The average award for employees rated “outstanding” on their performance evaluation was $11,944 in fiscal 2015 – an increase of $226 for the same group in fiscal 2014. Those rated “exceeds expectations” and “fully successful” received $9,074 and $8,348 on average in fiscal 2015 bonus money, respectively. The fiscal 2015 report included data on 6,378 career senior executives compared to 6,267 career senior executives in fiscal 2014.
Here are the top five most generous agencies when it came to individual performance awards for career senior executives in fiscal 2015. We’ve defined “most generous” as those agencies that provided the biggest average bonuses (all were more than the average individual award of $10,742 governmentwide). Again, these are averages; some senior executives might have received more money, and others less than the amount listed in parentheses.

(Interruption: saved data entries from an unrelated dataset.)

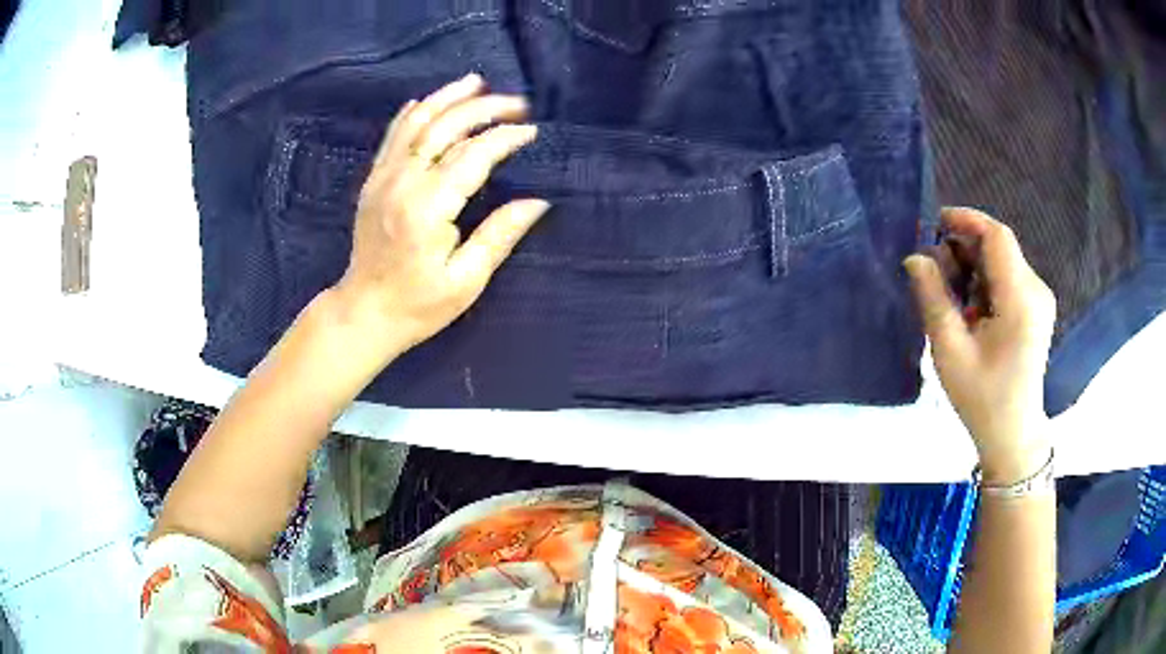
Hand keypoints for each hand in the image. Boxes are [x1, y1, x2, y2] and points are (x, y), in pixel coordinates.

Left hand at [331, 73, 548, 361]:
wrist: (363, 312)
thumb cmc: (417, 305)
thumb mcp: (465, 280)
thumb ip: (499, 235)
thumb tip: (538, 202)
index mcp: (427, 209)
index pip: (472, 156)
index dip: (504, 138)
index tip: (531, 132)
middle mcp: (402, 183)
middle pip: (444, 127)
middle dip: (483, 108)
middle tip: (517, 103)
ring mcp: (382, 179)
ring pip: (416, 122)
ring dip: (447, 98)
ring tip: (475, 82)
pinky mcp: (373, 181)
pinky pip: (393, 136)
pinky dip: (413, 113)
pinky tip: (429, 101)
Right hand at [904, 208, 1056, 483]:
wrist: (1013, 434)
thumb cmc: (982, 399)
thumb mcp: (951, 352)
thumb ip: (933, 299)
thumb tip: (915, 258)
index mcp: (1020, 300)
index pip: (997, 236)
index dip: (966, 220)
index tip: (934, 223)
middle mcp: (1036, 290)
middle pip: (998, 247)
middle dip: (964, 248)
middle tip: (935, 273)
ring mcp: (1038, 299)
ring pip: (1001, 261)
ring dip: (972, 267)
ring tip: (951, 298)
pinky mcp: (1036, 307)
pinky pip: (1007, 277)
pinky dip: (984, 282)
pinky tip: (970, 309)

- Justice Department ($14,748)
- Treasury ($13,123)
- U.S. Agency for International Development ($12,266)
- Education ($12,120)
- Commerce ($11,901)
It’s worth noting that Justice, Education and Commerce also made the top five in fiscal 2014.
The agencies that doled out the smallest individual SES performance (less than $10,742) awards in fiscal 2015 were:
- General Services Administration ($8,823)
- Transportation Department ($9,030)
- Nuclear Regulatory Commission ($9,316)
- Homeland Security ($9,951)
- State ($9,970)
GSA, Transportation, and the NRC also made the bottom five in fiscal 2014.